The Hook Model helps designers and product teams identify how to build habit-forming products that bring people back again and again. By combining this model with system thinking, you can see not just features but the whole system of triggers, rewards, and investments that sustain habits.
The Hook Model is a psychological framework developed by Nir Eyal.
It is designed to explain how companies can create habit-forming products that capture and sustain users' attention.
Outlined in his book "Hooked: How to Build Habit-Forming Products," the model consists of a four-phase cycle that fosters user engagement and promotes habit formation.
The Four Phases of the Hook Model
Trigger
Triggers are cues that prompt users to take action, and initiate the behavior.
Triggers can be external (like notifications, emails, or advertisements) or internal (like emotions, routines, or thoughts).
Over time, external triggers aim to create internal triggers, making the behavior more automatic.
Internal triggers are particularly powerful because they create a habitual response.
Example: A push notification from a social media app might remind a user to check for updates, while boredom can become an internal trigger to open the app without prompting.
Action
This phase involves the behavior the user performs in anticipation of a reward.
The action must be simple and easy to complete.
For this to happen, the user needs both motivation and the ability to perform the action with minimal friction.
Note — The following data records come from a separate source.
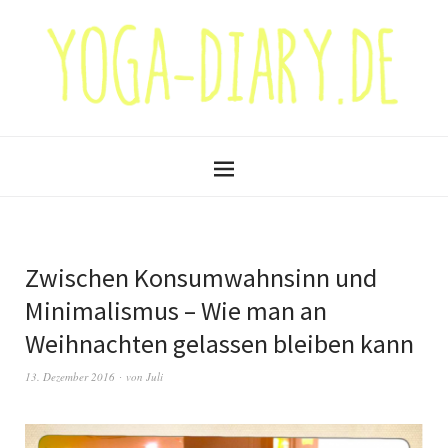
Zwischen Konsumwahnsinn und
Minimalismus – Wie man an
Weihnachten gelassen bleiben kann
13. Dezember 2016
von
Juli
Example: Scrolling through a social media feed or clicking on a video link are actions designed to be frictionless.
Variable Reward
After the action, the user receives a reward.
Rewards must be varied to maintain user interest.
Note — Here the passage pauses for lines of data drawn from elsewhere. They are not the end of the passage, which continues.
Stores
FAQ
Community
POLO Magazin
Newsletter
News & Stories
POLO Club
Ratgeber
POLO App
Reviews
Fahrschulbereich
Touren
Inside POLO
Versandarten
The key is that the reward must be variable, not predictable, because the "Predictable Rewards" quickly become mundane, but "Variable Rewards" keep users engaged by offering an element of surprise or novelty.
This variability creates a sense of anticipation and excitement, similar to gambling, which keeps users engaged and coming back for more.
"Gamification" can be introduced to delight your users.
Examples include social validation (likes, comments), content (new videos, articles), or personal achievement (leveling up in a game).
Investment
In this final step, users are asked to invest something of value into the product (time, data, effort, money, etc.).
This investment increases the likelihood of future engagement because it creates a sense of commitment and ownership.
The more users invest, the more they value the product, leading to a deeper habit formation.
Examples:
More and more friends were connected in Fackbook, and the interaction with others became more and more frequent.
In computer games, the level, equipment and skills of your character continue to increase.